- TASK PROMPT
Search the entries below for the word "ankle", then copy each line in which it is found.

[Human pose images with coordinates]
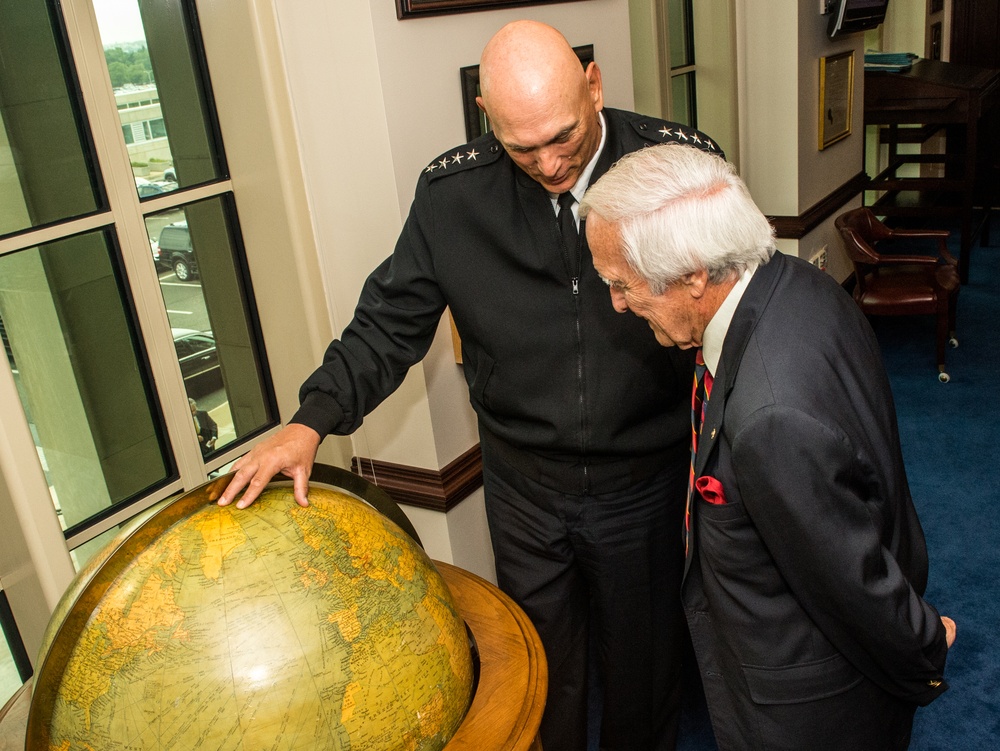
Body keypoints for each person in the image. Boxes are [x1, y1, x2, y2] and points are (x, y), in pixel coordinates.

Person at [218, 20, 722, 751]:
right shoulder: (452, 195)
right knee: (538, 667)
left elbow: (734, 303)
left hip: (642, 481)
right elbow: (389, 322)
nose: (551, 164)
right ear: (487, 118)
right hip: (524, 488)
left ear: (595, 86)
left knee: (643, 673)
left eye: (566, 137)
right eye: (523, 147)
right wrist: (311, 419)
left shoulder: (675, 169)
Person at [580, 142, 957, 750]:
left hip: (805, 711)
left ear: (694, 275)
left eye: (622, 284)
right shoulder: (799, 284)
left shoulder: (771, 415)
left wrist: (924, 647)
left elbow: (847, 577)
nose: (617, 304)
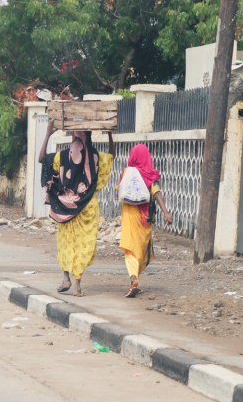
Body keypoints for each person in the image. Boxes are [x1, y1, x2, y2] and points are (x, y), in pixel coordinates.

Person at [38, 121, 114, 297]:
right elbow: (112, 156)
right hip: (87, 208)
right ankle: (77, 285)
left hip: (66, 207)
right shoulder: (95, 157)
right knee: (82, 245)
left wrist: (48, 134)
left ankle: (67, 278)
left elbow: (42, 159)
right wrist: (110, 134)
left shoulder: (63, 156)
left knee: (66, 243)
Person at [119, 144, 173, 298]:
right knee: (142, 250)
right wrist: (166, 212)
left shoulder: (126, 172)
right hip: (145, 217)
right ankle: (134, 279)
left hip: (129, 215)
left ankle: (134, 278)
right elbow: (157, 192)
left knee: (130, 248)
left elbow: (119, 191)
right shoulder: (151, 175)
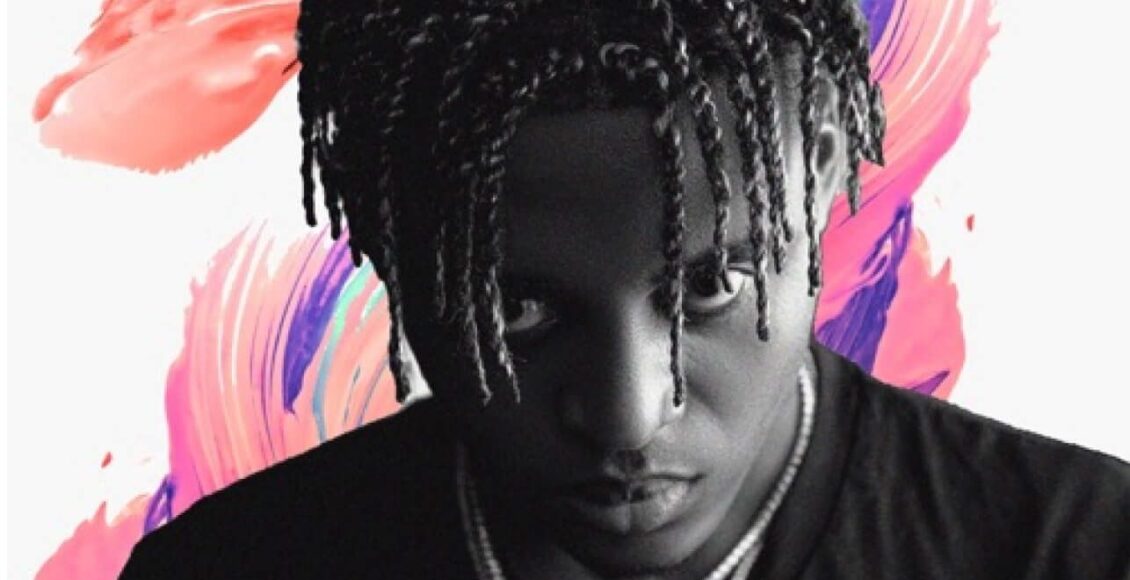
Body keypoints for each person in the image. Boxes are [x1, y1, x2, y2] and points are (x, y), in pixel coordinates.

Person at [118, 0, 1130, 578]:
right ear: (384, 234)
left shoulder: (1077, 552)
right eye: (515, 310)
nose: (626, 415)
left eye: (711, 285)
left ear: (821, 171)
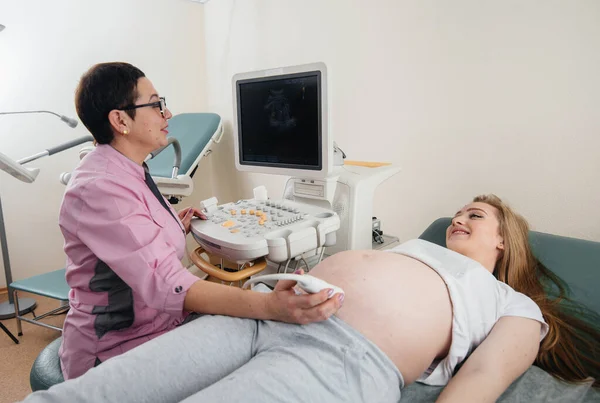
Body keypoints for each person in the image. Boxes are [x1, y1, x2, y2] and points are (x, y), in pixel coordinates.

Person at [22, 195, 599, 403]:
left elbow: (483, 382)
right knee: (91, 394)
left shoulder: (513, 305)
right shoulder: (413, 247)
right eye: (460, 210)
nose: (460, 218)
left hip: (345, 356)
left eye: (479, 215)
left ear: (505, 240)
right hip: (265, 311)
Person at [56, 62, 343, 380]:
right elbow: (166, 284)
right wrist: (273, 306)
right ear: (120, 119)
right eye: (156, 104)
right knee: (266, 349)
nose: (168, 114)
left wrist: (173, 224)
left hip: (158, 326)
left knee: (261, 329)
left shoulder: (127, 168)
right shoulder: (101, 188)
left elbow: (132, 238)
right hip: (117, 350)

- RESPONSE FOR THIS EXERCISE
right ankle: (77, 285)
left ankle: (67, 278)
right ankle: (134, 279)
left ankle: (134, 278)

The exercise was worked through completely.